Era isso que ela era agora?!

— Você não vem?— Sebastian perguntou enquanto apertava a campainha, observando a garota atentamente. Ele notou o olhar conturbado de Iris, as bochechas coradas de vergonha, e pensou que talvez tudo aquilo estivesse sendo demais para ela.

Sebastian havia a encontrado nas ruas escuras da Capital, sozinha e sem rumo. Ele entendia que Iris havia sido expulsa de casa, e que provavelmente havia sido um dos pais a deixar a garota com uma das faces inchada.

Iris forçou as pernas a subirem os degraus da frente, desejando apenas tomar um banho e descansar.
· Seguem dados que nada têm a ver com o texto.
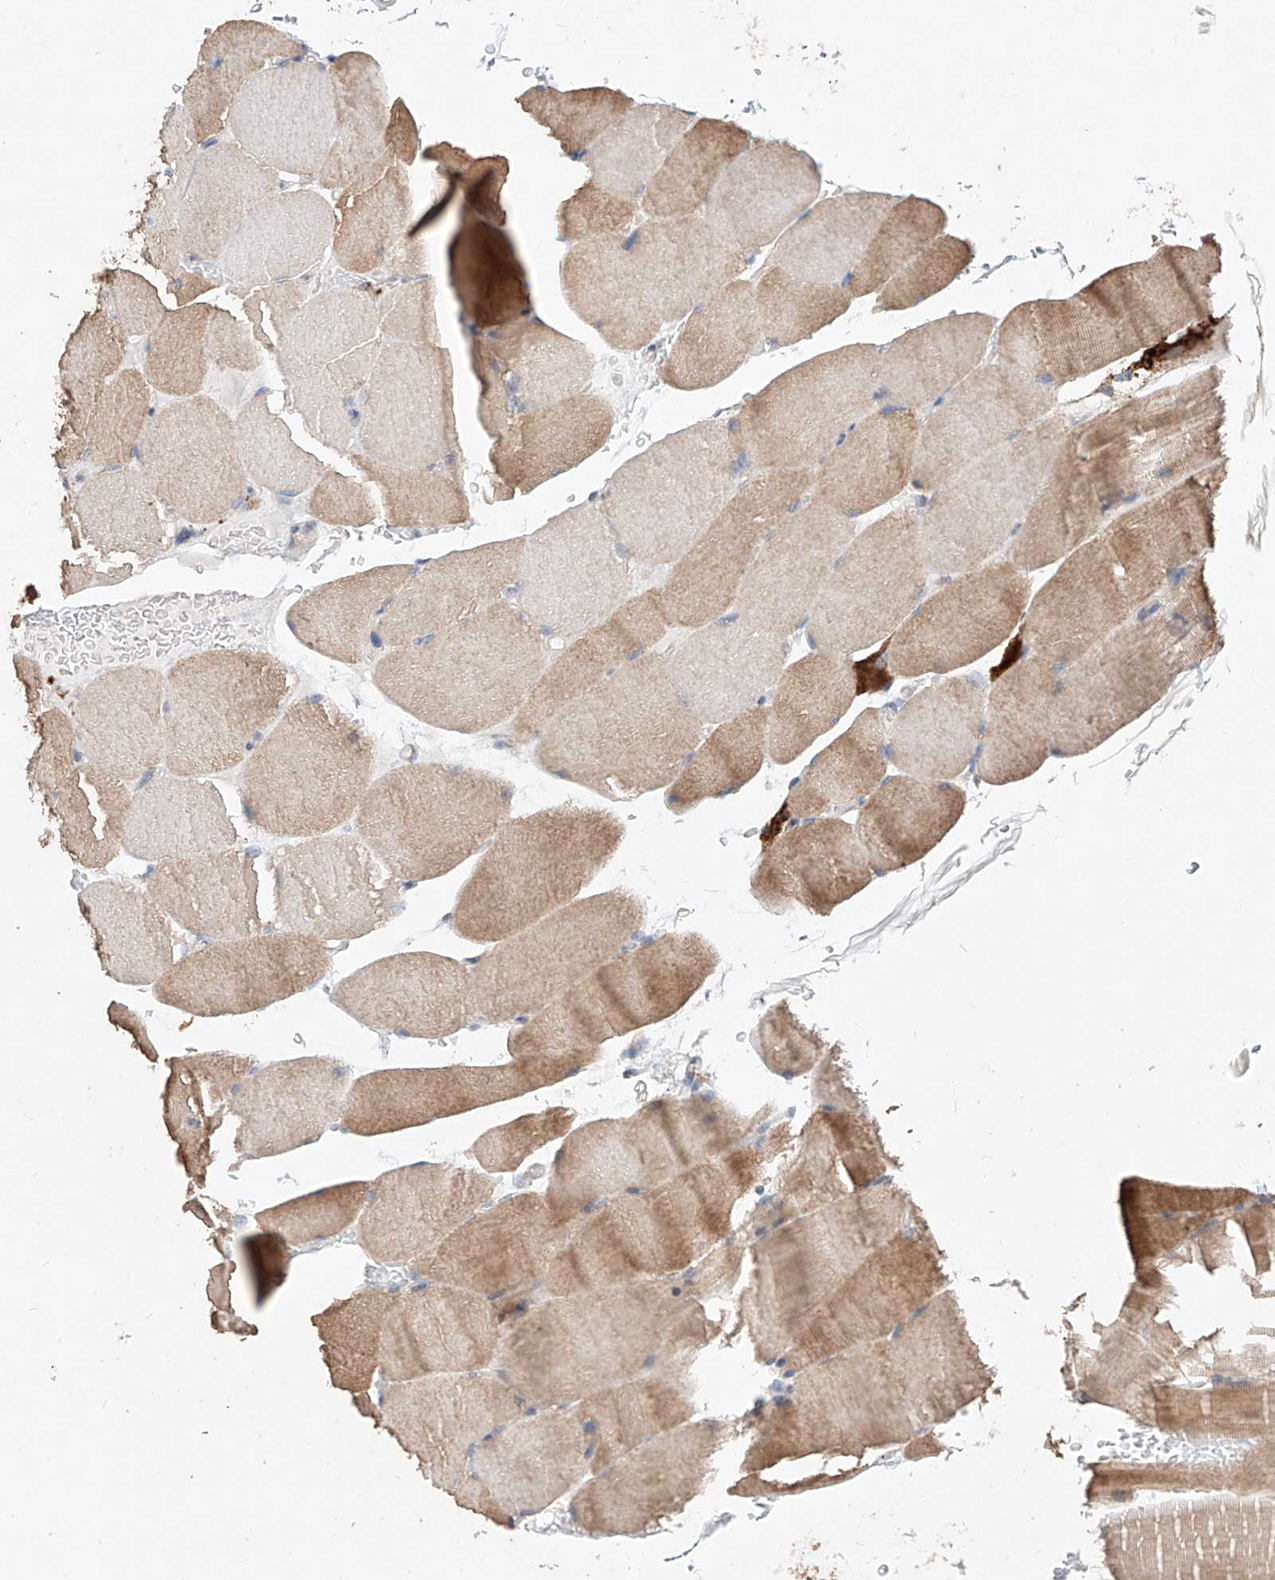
{"staining": {"intensity": "moderate", "quantity": "25%-75%", "location": "cytoplasmic/membranous"}, "tissue": "skeletal muscle", "cell_type": "Myocytes", "image_type": "normal", "snomed": [{"axis": "morphology", "description": "Normal tissue, NOS"}, {"axis": "topography", "description": "Skeletal muscle"}, {"axis": "topography", "description": "Parathyroid gland"}], "caption": "The photomicrograph demonstrates staining of unremarkable skeletal muscle, revealing moderate cytoplasmic/membranous protein positivity (brown color) within myocytes.", "gene": "FASTK", "patient": {"sex": "female", "age": 37}}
Ela não tinha forças para discutir ou pensar em algo melhor.

A quem eu quero enganar...

Não é como se ela tivesse lugar melhor para ir!

— Como você conhece esse lugar?— Iris passou o peso de um pé para o outro, impaciente pela demora de alguém vir abrir a porta.

— Você costuma ser sempre assim?

Iris franziu a testa.

— Assim como?

— Curiosa e cheia de perguntas?

Antes que pudesse responde-lo, a porta foi aberta por uma senhora miúda na casa dos sessenta. Seus cabelos eram grisalhos e estavam muito bem presos em um coque atrás da cabeça. Os olhos castanhos se iluminaram ao ver Sebastian, e um sorriso surgiu nos lábios finos dela. A senhora usava um vestido azul devidamente passado e segurava em uma das mãos uma bengala de madeira.